Joseph Galbraith wrote:

Erwin Bolwidt wrote:


2. the SSH_FXP_EXTENDED_REPLY packet structure

The structure of this packet is simple:

byte   SSH_FXP_EXTENDED_REPLY
uint32 request-id
... any request-specific data ...

It differs from the other packets that use extension by the lack of an extension name.

In the implementation of an SFTP server that I am creating, I have so far been able to parse packets free of any session information, and I think this is a nice and clean design: the packet layer deals with the wire protocol, and the session layer with packets parsed into memory structures.

This is not possible in the case of the SSH_FXP_EXTENDED_REPLY packet. I assume that this problem has been observed by you, as the only extension for this packet that is defined in the specification, the "md5-hash" reply, includes an extension name as part of the request-specific data.

My comment is, shouldn't the specification mandate the inclusion of an extension-name in the SSH_FXP_EXTENDED_REPLY packet? For compatibility with older protocol versions, this could be a requirement from a certain version of the protocol on.

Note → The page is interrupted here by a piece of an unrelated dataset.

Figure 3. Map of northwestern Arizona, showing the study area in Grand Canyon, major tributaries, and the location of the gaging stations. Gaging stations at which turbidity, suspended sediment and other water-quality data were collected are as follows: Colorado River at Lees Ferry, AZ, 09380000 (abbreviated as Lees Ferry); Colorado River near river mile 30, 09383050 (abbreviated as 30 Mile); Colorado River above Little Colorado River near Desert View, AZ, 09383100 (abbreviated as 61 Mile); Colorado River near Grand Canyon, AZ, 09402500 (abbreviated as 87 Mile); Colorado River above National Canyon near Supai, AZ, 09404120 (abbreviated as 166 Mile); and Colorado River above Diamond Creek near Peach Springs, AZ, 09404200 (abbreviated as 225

Actually, the fact that the EXTENDED_REPLY for the "md5-hash" extension
includes the name is a typo-- I'll remove it in the next revision.

The extended reply includes the request-id of the request, which
should allow the client to match up request and response.

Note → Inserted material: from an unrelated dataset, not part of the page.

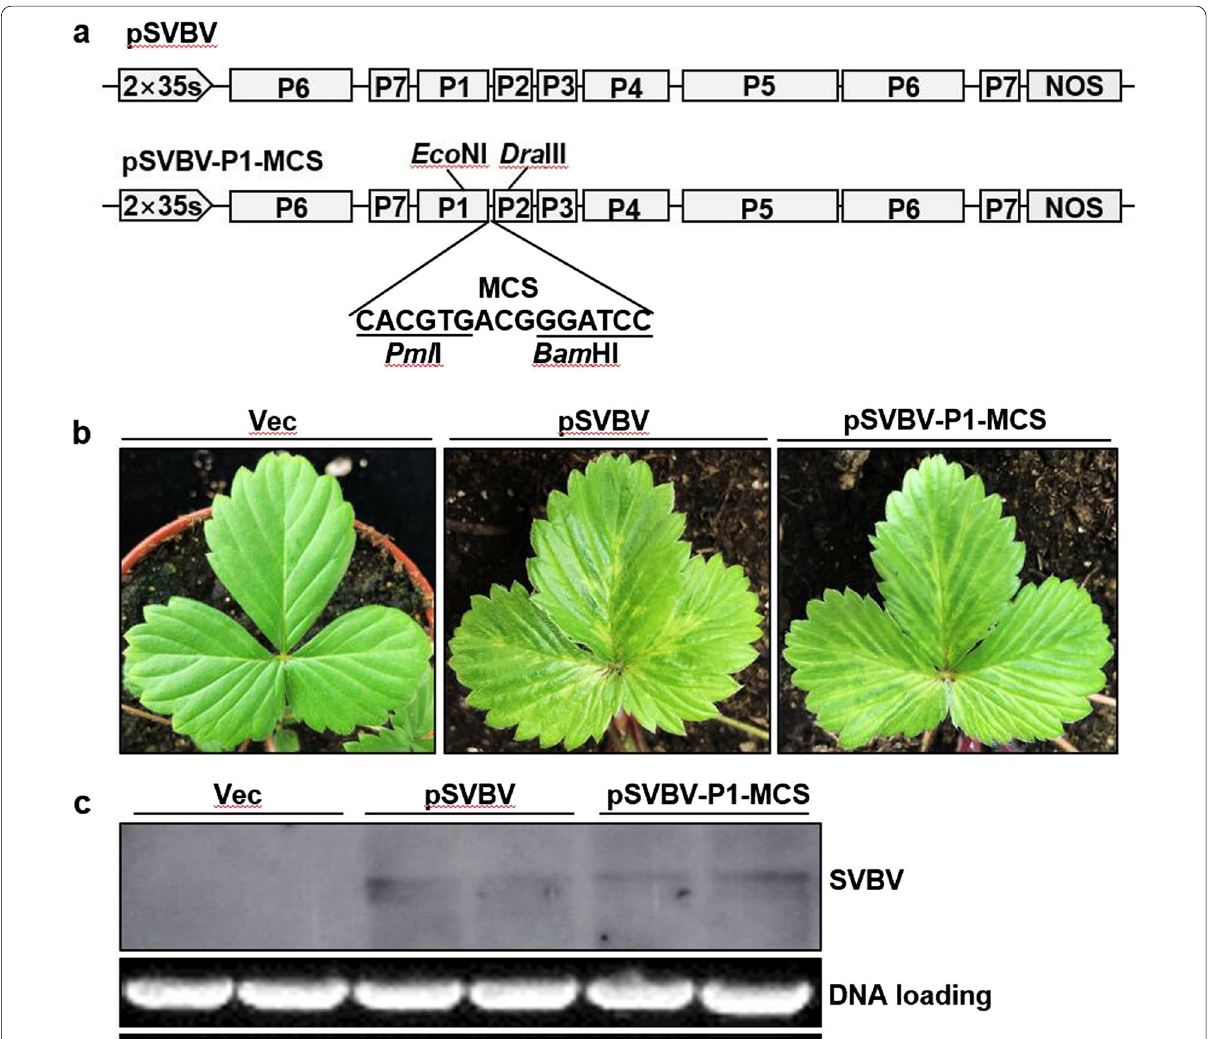
Fig. 1 The recombinant virus vector pSVBV-P1-MCS could induce systemic infection in strawberry plants. a Schematic representation of the construction of pSVBV and pSVBV-P1-MCS vector. A total of 1.25 copies of the full-length SVBV genome were inserted into pCB301 to construct the infectious clone pSVBV. The MCS sequence was CAC GTG ACG GGA TCC , with the underlined part representing the recognition sequence of restriction endonucleases Pml I and Bam HI. Fragment P1-MCS was cloned into the plasmid pSVBV via the Eco NI/ Dra III to generate pSVBV-P1-MCS, which has a MCS downstream of the P1 gene; b Light-green vein banding symptoms were observed in systemic leaves of strawberry plants agroinfiltrated with pSVBV or pSVBV-P1-MCS. Strawberry plants agroinfiltrated with pCB301 were used as negative controls; c Accumulation of SVBV in pCB301-, pSVBV-, or pSVBV-P1-MCS-agroinfiltrated strawberry plants determined by Southern blot analysis. Blot was probed with the CP gene sequence of SVBV. The lower panel represents an ethidium bromide-stained gel of DNA samples as a loading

I'm not sure why the server would need session information in order
to send the reply w/o the name?  Perhaps you could be more specific
about what you mean?  (Currently, I'm reading 'session information'
as 'saved state'?)

I'm not only talking about the server; I wrote a generic library for both server and client, that translates the bytes of a packet into an object of an object-oriented language, in this case Java. So far, for any packet except SSH_FXP_EXTENDED_REPLY, the library doesn't need any information to parse a packet, except for the packet itself. A method like this is sufficient:

public static SftpPacket parse(byte[] packetBytes);

Not in the case of SSH_FXP_EXTENDED_REPLY; to parse it, I would need to remember the SSH_FXP_EXTENDED packet to which it is a reply, in order to be able to parse the reply.

public static SftpPacket parse(SentPackets sent, byte[] packetBytes);

While parsing a packet was a straightforward, low-layer activity, it is now necessary to manage the information about sent packets. This makes the software design less transparent, and more prone to bugs.

If you were to write a protocol analyzer, this also creates problems: now the analyzer needs to remember sent packets to parse the response, and if the sent packet was missed, it cannot anymore.


I do realize that this argument can also be made against dynamically using packet types in the RESERVED_FOR_EXTENSIONS range; this is also something that I would rather avoid; SSH_FXP_EXTENDED and SSH_FXP_EXTENDED_REPLY should be sufficient for any purpose, in my opinion.